Hal tersebut sesuai dengan yang dinyatakan sinar (2010: 70) bahwa banyak bahasa daerah di Indonesia berada diambang kritis, semakin sulit untuk “hidup”, bertahan, berfungsi, dan terwaris secara utuh. Banyak nilai yang tergusur dan punah. Belum lagi dengan ancaman hegemoni dan dominasi beberapa bahasa internasional, regional, dan nasional, semakin mendesak bahasa-bahasa minoritas.”.
Begitu pula pemikiran H. Pandapotan Nasution, “Tidak sedikit adat dan pola-pola tradisi masyarakat disebabkan karena hantaman palu pembangunan yang dilancarkan dengan semangat kapitalisme yang tanpa moral, ekologi, hutan dan tanah adat digusur demi pembangunan.(2005: 485).

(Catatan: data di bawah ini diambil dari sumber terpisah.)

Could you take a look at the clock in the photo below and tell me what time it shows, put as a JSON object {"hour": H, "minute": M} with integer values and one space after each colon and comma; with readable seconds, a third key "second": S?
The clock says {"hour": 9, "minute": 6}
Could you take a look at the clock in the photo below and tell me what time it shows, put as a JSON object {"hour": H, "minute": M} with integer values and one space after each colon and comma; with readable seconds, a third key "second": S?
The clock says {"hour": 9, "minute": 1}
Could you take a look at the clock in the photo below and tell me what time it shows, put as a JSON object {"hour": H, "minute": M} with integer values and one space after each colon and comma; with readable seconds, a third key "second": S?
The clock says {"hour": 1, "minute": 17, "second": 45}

Dari beberapa teori yang menjadi rujukan dalam penelitian ini maka penelitian Leksikon merupakan komponen bahasa yang memuat informasi tentang makna. Sejalan dengan itu Kamus Besar Bahasa Indonesia mendefinisikan leksikon sebagai kosakata; komponen bahasa yang memuat semua informasi tentang makna pemakaian kata dalam bahasa; kekayaan kata yang dimiliki suatu bahasa (2001: 805).
Sibarani menyebutkan, “Leksikon mencakup komponen yang mengandung segala informasi tentang kata dalam suatu bahasa seperti perilaku semantic, sintaksis, morfologis, dan fonologisnya, sedangkan perbendaharaan kata lebih ditekankan pada kekayaan kata yang dimiliki seseorang atau suatu bahasa.” (1997: 4).
Penjelasan di atas dapat dirarik kesimpulan leksikon yaitu, komponen bahasa yang memuat semua informasi tentang makna pemakaian kata dalam bahasa seperti perilaku semantik, sintaksis, morfologis, dan fonologisnya atau perbendaharaan kata lebih ditekankan pada kekayaan kata yang dimiliki seseorang atau suatu bahasa suatu bahasa

2.1 Ekolinguistik
Ekolinguistik mengkaji interaksi bahasa dengan ekologi pada dasarnya ekologi merupakan kajian saling ketergantungan dalam suatu sistem. Ekologi bahasa dan ekologi memadukan lingkungan, konservasi, interaksi, dan sistem bahasa. Jadi pendekatan ekolinguistik digunakan dalam penelitian ini, karena konsep-konsep ekologis dalam bahasa adat istiadat Tapanuli Selatan akan tersingkap. Lebih luas lagi, konsep-konsep sosialkultural, historis demografis, filosofis religius, dan kolektif keetnikan pada upacara perkawinan adat Tapanuli Selatan secara keseluruhan akan tergambar.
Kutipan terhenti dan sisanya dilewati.